PAGE EXTRACT Start Marker
[GSA Email Spider] How to exclude useless directories?
When scraping emails, a site will have something like:
domain.com/contacts or domain.com/people/contact, or something like that, one specific directory that has the emails, and pretty much all the rest is useless, I don't really need to scrape domain.com/shop or domain.com/products, I waste dozens of hours on that.
Yet for large sites, there are thousands of useless pages in those directories. Would it be possible to do something like:
- If a lot of emails are found in a specific directory, ignore the other directories. This means that if I set depth to level 3, it will go to level 3 in that directory only.
In other words, is there a smart and more efficient way to detect which directories have contact, and make it ignore all the rest?
Thanks!
Edit: I normally have 1,000+ urls so I can't look up each site manually and enter the directory with contacts, I would like to auto-detect it somehow.
Comments
Usually you have the "Contact" link on the first page or at least being visible on all pages. It makes no sense to use a parsing level of 3 here. 1 level is enough.
To only collect and spider pages with such a name in it you can simply go to options->filter and add that in the box with "URL must have" (e.g. enter *contect* or *about* or *whatever*).
Sure I'd love to do that, but those sections vary so much. Sometimes it's called Contact, other times Team, People, Contact Us, Management, etc.
Am I using the software wrong? What I do is set it to level 3 depth, don't follow outside links, and subdomain only, so it stays within www.domain.com. Then I import 1,000 urls or 5,000 urls from a list I have and run it. It takes several days to finish, it goes through millions of urls.
PAGE EXTRACT End Marker
PROVIDED DATA Start Marker
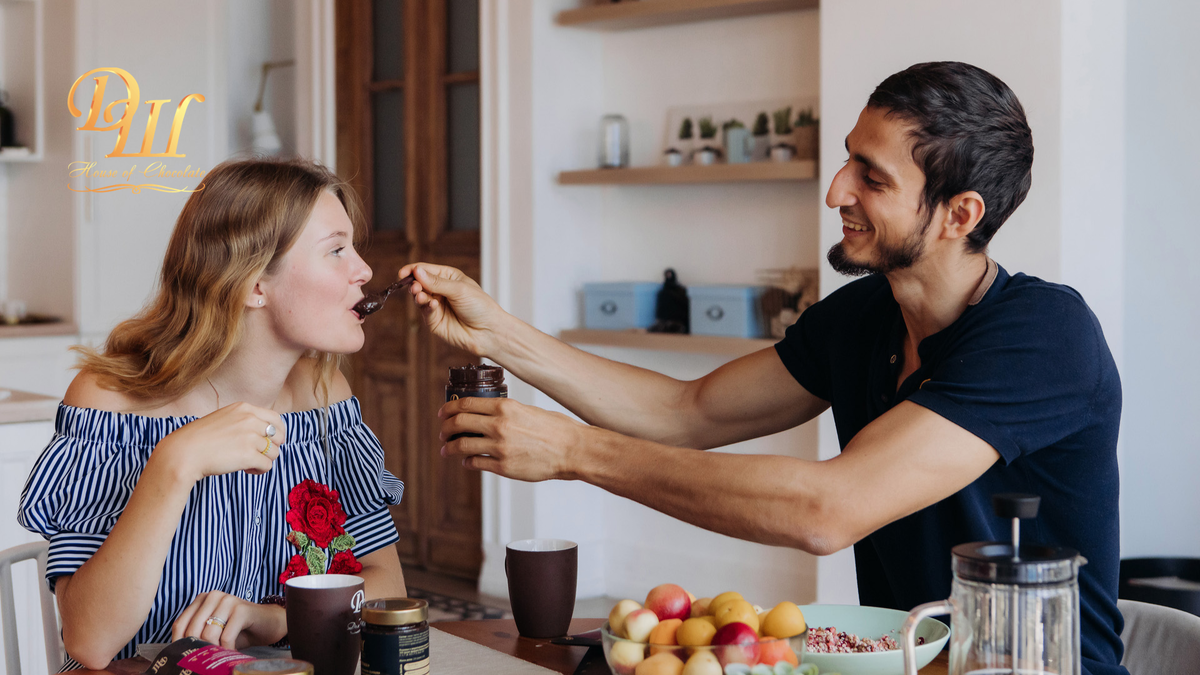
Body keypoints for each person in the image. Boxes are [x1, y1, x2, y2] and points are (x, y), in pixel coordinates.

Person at [398, 62, 1126, 675]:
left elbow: (827, 509)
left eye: (871, 178)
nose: (836, 189)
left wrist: (572, 452)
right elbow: (689, 412)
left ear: (959, 215)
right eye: (848, 159)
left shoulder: (1045, 336)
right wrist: (498, 331)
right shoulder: (862, 316)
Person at [17, 159, 407, 671]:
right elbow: (91, 641)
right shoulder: (109, 403)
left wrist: (274, 618)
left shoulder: (325, 397)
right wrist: (176, 463)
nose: (364, 270)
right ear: (253, 285)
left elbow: (386, 584)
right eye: (335, 250)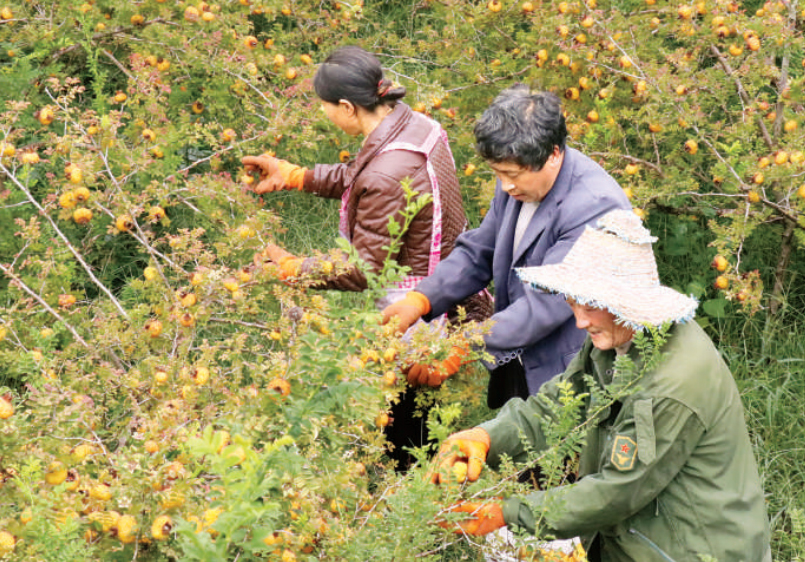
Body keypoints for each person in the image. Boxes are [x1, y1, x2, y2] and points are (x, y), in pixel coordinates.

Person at [428, 210, 771, 562]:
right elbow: (558, 403)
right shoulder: (618, 337)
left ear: (626, 302)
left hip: (695, 550)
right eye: (573, 302)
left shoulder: (671, 383)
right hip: (644, 537)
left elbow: (619, 491)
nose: (580, 321)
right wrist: (486, 437)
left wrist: (508, 513)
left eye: (591, 305)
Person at [242, 45, 492, 468]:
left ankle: (414, 488)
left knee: (405, 420)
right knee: (411, 407)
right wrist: (297, 176)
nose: (323, 113)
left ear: (346, 107)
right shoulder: (412, 125)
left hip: (413, 304)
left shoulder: (389, 170)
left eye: (325, 106)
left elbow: (362, 269)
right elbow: (363, 177)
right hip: (445, 276)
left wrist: (292, 269)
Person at [382, 85, 631, 408]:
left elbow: (544, 304)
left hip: (568, 370)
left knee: (557, 440)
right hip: (519, 357)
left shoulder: (594, 207)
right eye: (498, 173)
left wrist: (463, 344)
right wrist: (422, 299)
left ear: (554, 154)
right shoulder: (519, 185)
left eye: (512, 174)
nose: (505, 185)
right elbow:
PROVIDED DATA End Marker
TASKS
1: Write out the part of the GSA Email Spider thread starting at "When scraping emails, a" and ending at "hours on that.", word for word.
2: Carry the GSA Email Spider thread on past its last sentence, writing what comes next.

ANSWERS FOR THE EXERCISE
1:
When scraping emails, a site will have something like:
domain.com/contacts or domain.com/people/contact, or something like that, one specific directory that has the emails, and pretty much all the rest is useless, I don't really need to scrape domain.com/shop or domain.com/products, I waste dozens of hours on that.

2:
What would be the smartest way to scrape emails from my list of urls?
Thanks!
I see what you mean, but I did tests from level 1 all the way to level 5! 3 is the best balance, although level 4 gets me even more emails but takes way longer.
This is why I did 3: on most sites, you click contact, then you click People or Directory, so you get a directory of people, then you click on each person to get their email and full details, so that's three clicks.
With many sites it takes 4 clicks to get to the email part.
Do you have any other ideas that might save me some time? I only wish after it find the right section for contacts it would ignore all others. Or any other clever trick you can think of.
Thank you for the support! I appreciate it!
Sorry there is not much more you cna do beside the filters. And I don't think you want to invest into
"GSA Address Completion" or? Because that one will do the exact thing you want, get the contact data from one website or address.
I will try it. Although thanks for your help, I will follow your suggestion and make a list of keywords related to contact pages, and make it scrape only those.
You're great thanks for the help.